Have more time now? Keep reading for details and a few freebies to make teaching gratitude easier.
Using Thanksgiving books is a great way to introduce the concept of gratitude in your classroom. Teaching gratitude may not be part of your daily routine or curriculum but it can dramatically change your classroom management. As a bonus, gratitude activities for kids can also offer an opportunity for children to practice literacy skills.
If you have not read the book I AM THANKFUL: A THANKSGIVING BOOK FOR KIDS I highly recommend you do! It is a simple story that focuses on the connection that children need not only with family but also with friends near and far. This simple book uses rhyming, a skill you already have to teach your students, to tell a story of togetherness. What is really lovely and can help you bring rhyming into your classroom is the use of a repeated poem.
This little poem can be printed and used in your classroom as a part of your gratitude activities for kids that help your students to remember to be grateful for everything they have.
Here are a few other gratitude activities for kids that can be incorporated into your classroom routine that help your students develop a grateful heart.
Make Thankful Turkey Placemats
Construction Paper / Color Paper
Crayons, Pencils, Markers
Write “I am thankful for ______________” on the bottom of one paper and photocopy the number needed for your class.
Give each student a piece of paper or construction paper and crayons, pencils or markers
- trace their hands.
- draw one thing they are thankful for in the palm of their hand
- write the name of what they drew on the line below
- draw decorate their placemat
For those who are more crafty making a classroom quilt would be a beautiful activity. I did this with my first class 18 years ago (during my crafting peak) and still treasure it! Ours was their hand prints and their names but yours can be gratitude themed. You can easily have your students draw a picture of what they are thankful for and put it together into a classroom quilt. I’m not a crafty person but this article from The Savvy Age gives you step by step instruction!
Daily Gratitude Practices
I recently came across the idea of bucket fillers and love the idea.

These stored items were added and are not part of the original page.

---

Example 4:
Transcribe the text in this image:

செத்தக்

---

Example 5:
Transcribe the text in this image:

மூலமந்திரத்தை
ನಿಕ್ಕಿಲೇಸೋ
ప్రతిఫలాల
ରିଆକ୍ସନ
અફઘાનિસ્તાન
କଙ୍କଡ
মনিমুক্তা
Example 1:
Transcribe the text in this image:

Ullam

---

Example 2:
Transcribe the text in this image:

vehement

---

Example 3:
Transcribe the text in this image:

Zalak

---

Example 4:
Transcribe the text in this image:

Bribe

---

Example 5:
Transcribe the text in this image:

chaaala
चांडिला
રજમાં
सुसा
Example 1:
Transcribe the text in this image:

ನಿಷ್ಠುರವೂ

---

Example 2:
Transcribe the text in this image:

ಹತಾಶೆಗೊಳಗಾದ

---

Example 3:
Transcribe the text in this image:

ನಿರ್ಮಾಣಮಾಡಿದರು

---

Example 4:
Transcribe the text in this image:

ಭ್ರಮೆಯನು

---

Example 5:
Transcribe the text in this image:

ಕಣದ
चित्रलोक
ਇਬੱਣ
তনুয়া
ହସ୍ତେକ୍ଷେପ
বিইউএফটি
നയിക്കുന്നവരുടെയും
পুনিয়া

I shared several bucket filler activities and book recommendations in the October bundle in the Exclusive Bundle Membership.

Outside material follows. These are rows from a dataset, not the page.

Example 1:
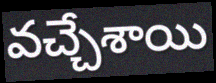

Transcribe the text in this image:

వచ్చేశాయి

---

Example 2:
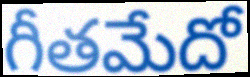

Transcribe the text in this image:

గీతమేదో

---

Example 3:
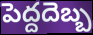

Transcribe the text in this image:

పెద్దదెబ్బ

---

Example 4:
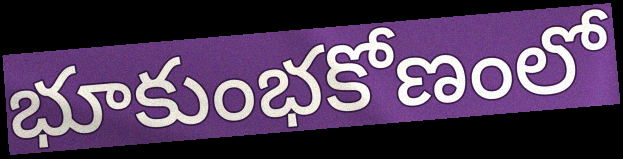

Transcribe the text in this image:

భూకుంభకోణంలో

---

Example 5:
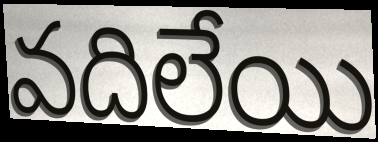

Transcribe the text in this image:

వదిలేయి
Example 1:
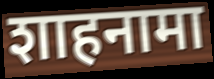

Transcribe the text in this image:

शाहनामा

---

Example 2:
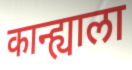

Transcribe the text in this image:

कान्ह्याला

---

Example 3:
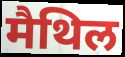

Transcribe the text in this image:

मैथिल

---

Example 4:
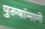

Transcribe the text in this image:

पुरुषांमागे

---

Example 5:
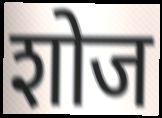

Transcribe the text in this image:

शोज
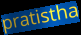
pratistha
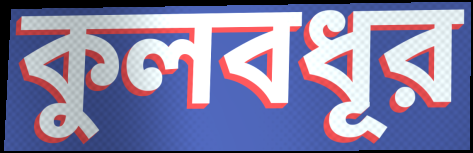
কুলবধূর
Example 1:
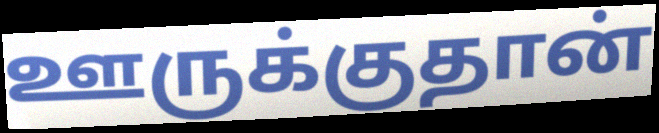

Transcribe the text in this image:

ஊருக்குதான்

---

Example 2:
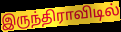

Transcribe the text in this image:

இருந்திராவிடில்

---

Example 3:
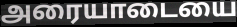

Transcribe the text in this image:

அரையாடையை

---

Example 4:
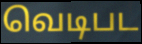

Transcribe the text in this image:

வெடிபட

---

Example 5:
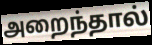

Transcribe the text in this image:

அறைந்தால்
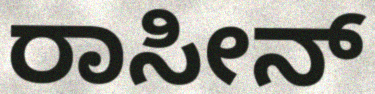
ರಾಸೀನ್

A twist on this idea of filling someone’s bucket would be to have a daily thankfulness moment. To make things more tangible for your students you can have them give someone in the classroom their special token to show their gratitude for something they did. You can download a link to a token template here. Simply pop in your students’ pictures, print on cardstock and laminate or choose not to laminate and have extra…whatever makes your life easier.
The idea with this is to take timeout each day to allow students to think of what others have done for them. They also get the chance to show gratitude by giving them a token that can only come from them. For example, Sally can only give tokens that have her face on them.
These simple gratitude activities may begin at Thanksgiving but can last year round. Though they seem simple, as a kindergarten teacher you can use these gratitude activities for kids to help young learners develop the lifelong skill of being grateful. A skill that goes well beyond school.